De momento, Donald Trump se irá a Florida a jugar golf todos los días, pero eso por sí mismo no arreglará grandes cosas.

Confrontación

La fuerte lucha política en Estados Unidos es la continuación de la que vimos hace cuatro años. Nunca ha sido un simple choque entre un alocado empresario y los viejos políticos, ni entre una persona intolerante y un proclamado sistema democrático. Tampoco se han estado enfrentando las formas bruscas o burdas de un presidente con una buena educación política de sus opositores.

La confrontación en Estados Unidos es social. La burguesía liberal tradicionalmente dominante, capaz de asimilar a parte de los afroamericanos e hispanos, siempre ha tenido como rivales a los más nacionalistas, racistas y xenófobos. Hasta hace relativamente poco esa burguesía podía militar en uno u otro partido. Ahora, a partir de la llegada a la presidencia de Barack Obama y de la crisis del balance de la economía estadunidense, la vieja preeminencia mundial ha resurgido bajo el lema de hacer grandioso otra vez a los Estados Unidos de América.

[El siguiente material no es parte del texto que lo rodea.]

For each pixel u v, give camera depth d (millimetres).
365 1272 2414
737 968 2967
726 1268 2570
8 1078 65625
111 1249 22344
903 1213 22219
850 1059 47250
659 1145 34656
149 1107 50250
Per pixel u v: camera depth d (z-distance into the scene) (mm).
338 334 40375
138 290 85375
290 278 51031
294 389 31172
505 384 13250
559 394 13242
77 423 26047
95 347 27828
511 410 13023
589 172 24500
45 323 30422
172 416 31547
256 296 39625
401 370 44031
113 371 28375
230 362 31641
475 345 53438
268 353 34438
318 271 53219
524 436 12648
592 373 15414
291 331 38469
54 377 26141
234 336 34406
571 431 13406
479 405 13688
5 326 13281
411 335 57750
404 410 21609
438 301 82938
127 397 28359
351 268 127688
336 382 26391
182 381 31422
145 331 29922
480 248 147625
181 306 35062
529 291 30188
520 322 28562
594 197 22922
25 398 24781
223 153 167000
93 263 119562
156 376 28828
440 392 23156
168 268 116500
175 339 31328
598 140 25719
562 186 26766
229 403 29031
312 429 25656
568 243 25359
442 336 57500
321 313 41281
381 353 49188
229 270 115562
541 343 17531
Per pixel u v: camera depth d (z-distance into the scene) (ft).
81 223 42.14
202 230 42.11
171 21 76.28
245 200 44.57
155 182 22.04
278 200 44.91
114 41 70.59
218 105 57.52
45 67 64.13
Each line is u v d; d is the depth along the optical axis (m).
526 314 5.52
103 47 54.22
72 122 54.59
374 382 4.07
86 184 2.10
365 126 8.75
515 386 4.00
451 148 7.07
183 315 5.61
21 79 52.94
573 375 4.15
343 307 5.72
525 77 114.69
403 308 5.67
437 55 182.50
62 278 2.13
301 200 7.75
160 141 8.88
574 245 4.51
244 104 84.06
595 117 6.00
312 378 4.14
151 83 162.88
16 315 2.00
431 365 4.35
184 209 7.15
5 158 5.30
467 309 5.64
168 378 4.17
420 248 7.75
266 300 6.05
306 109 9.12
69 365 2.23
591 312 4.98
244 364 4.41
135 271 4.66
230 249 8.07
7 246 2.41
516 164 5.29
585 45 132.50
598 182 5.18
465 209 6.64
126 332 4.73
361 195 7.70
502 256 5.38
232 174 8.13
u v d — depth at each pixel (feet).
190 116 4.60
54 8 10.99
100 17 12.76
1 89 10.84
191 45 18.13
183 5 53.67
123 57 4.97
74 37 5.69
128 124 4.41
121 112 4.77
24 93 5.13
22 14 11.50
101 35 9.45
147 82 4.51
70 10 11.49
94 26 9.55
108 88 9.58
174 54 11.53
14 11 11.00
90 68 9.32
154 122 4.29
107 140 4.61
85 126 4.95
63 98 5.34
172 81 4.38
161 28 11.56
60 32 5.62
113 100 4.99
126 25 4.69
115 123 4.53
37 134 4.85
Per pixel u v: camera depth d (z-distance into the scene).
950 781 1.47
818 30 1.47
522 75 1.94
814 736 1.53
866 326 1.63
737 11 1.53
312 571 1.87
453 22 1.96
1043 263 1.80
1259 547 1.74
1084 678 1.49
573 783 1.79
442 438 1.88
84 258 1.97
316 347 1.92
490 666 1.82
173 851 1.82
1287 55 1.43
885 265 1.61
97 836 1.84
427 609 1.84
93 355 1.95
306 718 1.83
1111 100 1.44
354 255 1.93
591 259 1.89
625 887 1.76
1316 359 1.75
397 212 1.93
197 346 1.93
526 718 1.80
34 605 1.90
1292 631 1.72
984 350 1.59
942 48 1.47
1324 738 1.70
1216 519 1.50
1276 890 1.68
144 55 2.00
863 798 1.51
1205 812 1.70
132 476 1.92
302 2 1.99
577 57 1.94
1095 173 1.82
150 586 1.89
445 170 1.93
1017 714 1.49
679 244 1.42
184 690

La división de la burguesía estadunidense tiene muchas aristas y temas, pero en gran medida se expresa en las alianzas internas de cada bloque. El predominio de los demócratas sobre los sindicatos se ha derrumbado, pero no sólo en algunas cúpulas de éstos, sino en las bases que prefieren apoyar la convocatoria a la defensa de los empleos y, consecuentemente, al control de la migración y las importaciones. Lo mismo ocurre con muchos agricultores respecto a la defensa de los precios de sus productos.

Para los críticos de la tradicional relación de poder, hay que dar la pelea por lo propio, cobrar a otros países una buena parte de los gastos de la “defensa mundial” y bloquear las presiones internacionales en varias materias, incluyendo el tema del medio ambiente. La relanzada derecha estadunidense reclama una nueva independencia del país en un sentido más integral.

Por el otro lado, la burguesía liberal tradicional cree que es posible administrarlo todo nuevamente sin necesidad de ir al choque con la mayor parte del mundo y que el libre comercio puede seguir siendo benéfico, tal como lo fue durante las últimas décadas.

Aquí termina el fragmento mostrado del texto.